**TEXT UNDER STUDY:**
*** Block opens ***
The 1D wave equation: d'Alembert's solution

We now look at the $1 \mathrm{D}$ wave equation,

\frac{\partial^{2} y}{\partial t^{2}}=c^{2} \frac{\partial^{2} y}{\partial x^{2}}

the wave equation (2.166) is the simplest equation which is second order in both independent variables and it represents a combination of Newton's second law $(F=m a)$ and Hooke's law $(F=k \Delta x)$ where $k$ is some constant representing elasticity. The constant $c^{2}$ gives a ratio of mass density and elasticity. The equation may be solved using the method of separation of variables discussed in the previous sections. Here, we choose to solve this by introducing a change of variable.

As a motivation to the method, let us define the following operator for the 1D wave equation,

\square=\frac{1}{c^{2}} \frac{\partial^{2} y}{\partial t^{2}}-\frac{\partial^{2} y}{\partial x^{2}}

this is known as the d'Alembert operator2 In this case the operator acts on the function $y(x, t)$ . Now, observe that, while $c$ is constant, the d'Alembert operator can be factored:

\square=\left(\frac{\partial}{\partial t}-c \frac{\partial}{\partial x}\right)\left(\frac{\partial}{\partial t}+c \frac{\partial}{\partial x}\right) ;

when this acts on $y$ , it gives us the 1D wave equation as given in Eq. (2.166). This factorisation implies that we can look for solutions that satisfy the individual first order equations:

y_{t}-c y_{x}=0 \text { and } y_{t}+c y_{x}=0 .

Note that we have seen this type of first order PDE in Subsec. 2.2.1. Using the method of characteristics, we showed that the general solution to the PDE takes the form,

y(x, t)=f(x \pm c t) .

The general solution to Eq. (2.166) can therefore be constructed by forming linear combinations of the two solutions, namely:

y(x, t)=f(x+c t)+g(x-c t) .
*** Block closes ***
**DATA:**
*** Block opens ***
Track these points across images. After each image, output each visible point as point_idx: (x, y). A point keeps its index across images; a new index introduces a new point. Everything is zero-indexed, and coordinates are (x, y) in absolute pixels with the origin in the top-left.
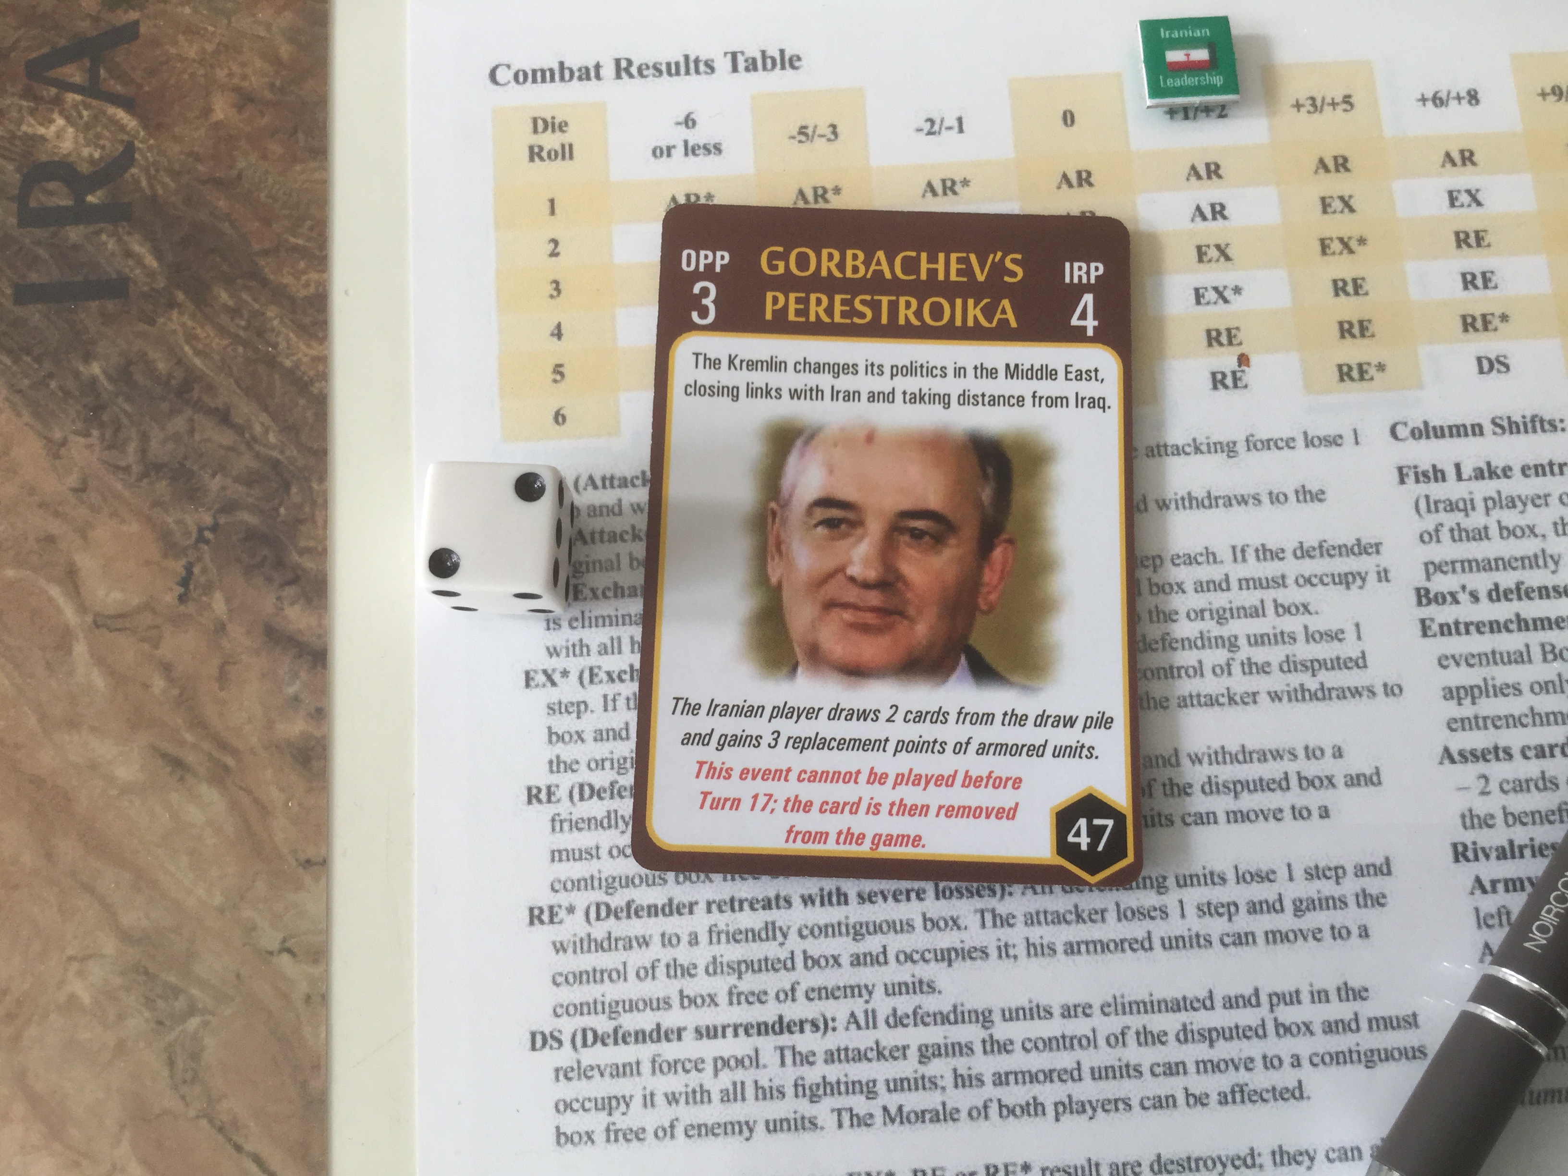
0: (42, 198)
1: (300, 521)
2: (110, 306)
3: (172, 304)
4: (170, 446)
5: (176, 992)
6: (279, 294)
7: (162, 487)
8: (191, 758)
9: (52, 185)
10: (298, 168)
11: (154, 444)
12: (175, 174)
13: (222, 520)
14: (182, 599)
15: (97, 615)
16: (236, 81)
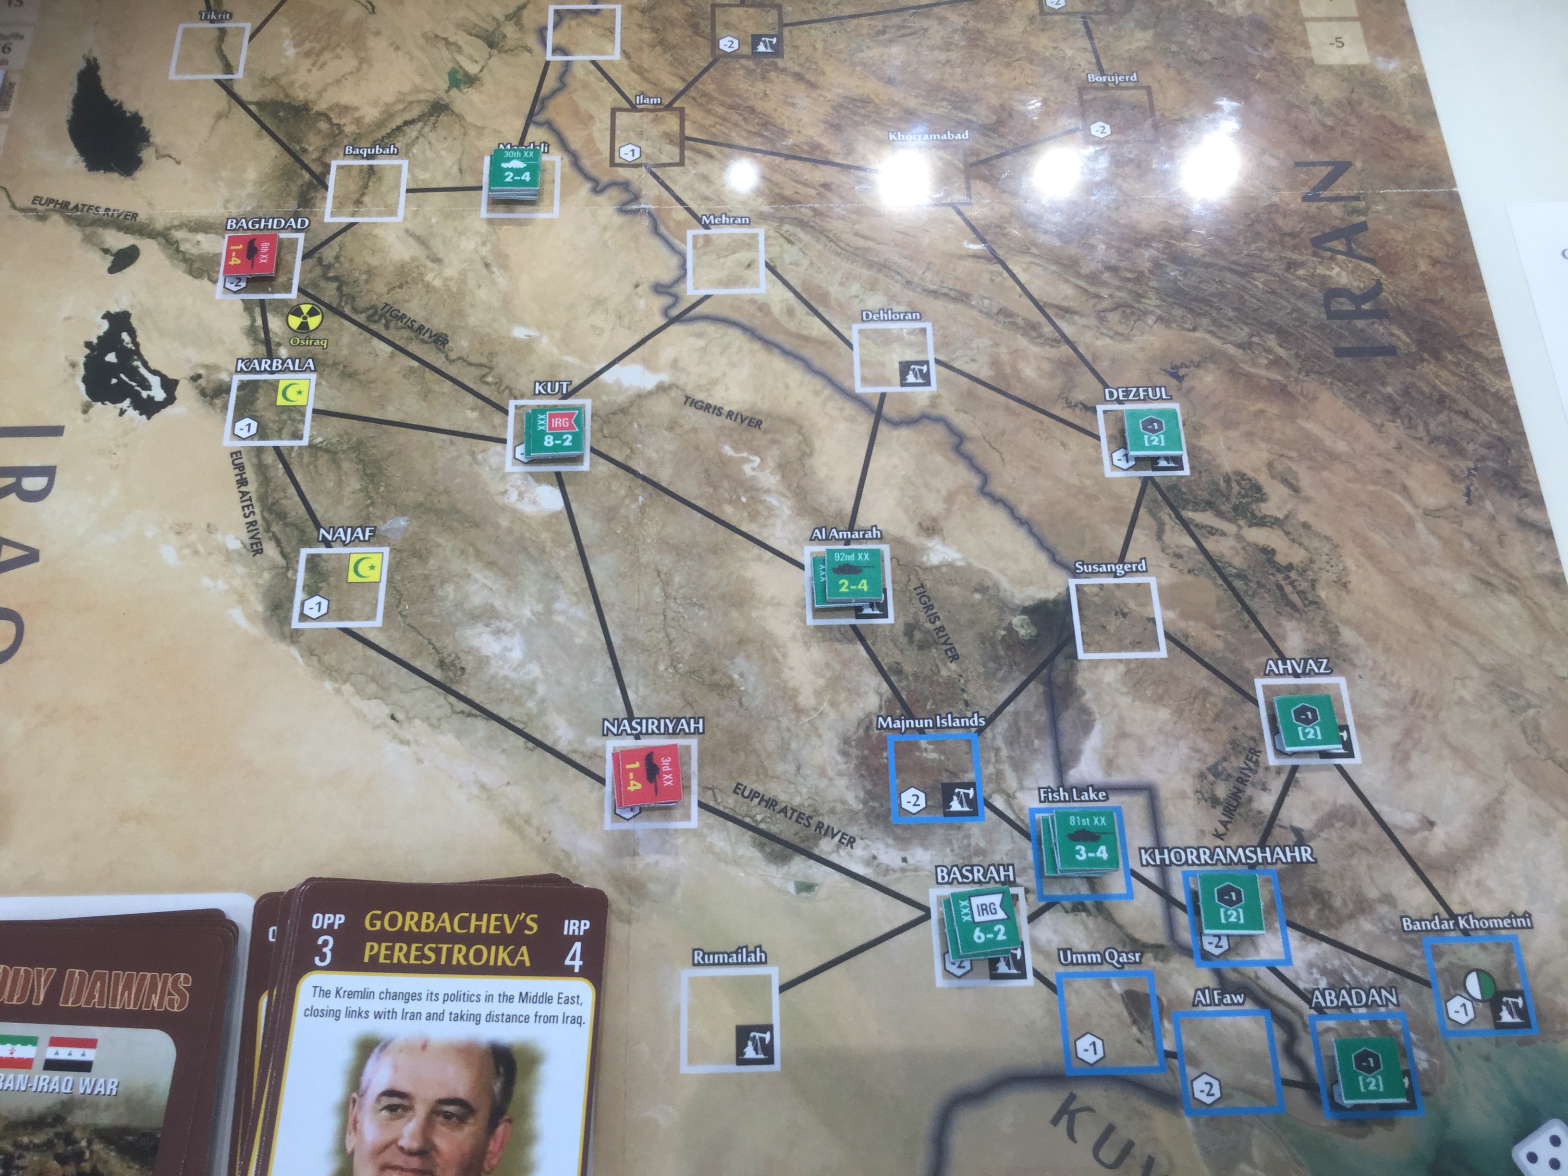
*** Block closes ***
**WHAT YOU WILL DO:**
**1.** Please print the wave equation passage between "y(x, t)=f(x \pm" and "t)+g(x-c t) .", inclusive.
**2.** According to the wave equation passage, why can solutions be sought that satisfy the two first-order equations? Answer in one to three sentences.
The entries have no connection to the wave equation passage.

**SOLUTIONS TO THE PROBLEMS:**
**1.**
y(x, t)=f(x \pm c t) .

The general solution to Eq. (2.166) can therefore be constructed by forming linear combinations of the two solutions, namely:

y(x, t)=f(x+c t)+g(x-c t) .

**2.** While c is constant, the d'Alembert operator can be factored into the product of (∂/∂t − c ∂/∂x) and (∂/∂t + c ∂/∂x). When this product acts on y, it gives the 1D wave equation. This factorisation implies that solutions can be sought that satisfy y_t − c y_x = 0 and y_t + c y_x = 0 individually.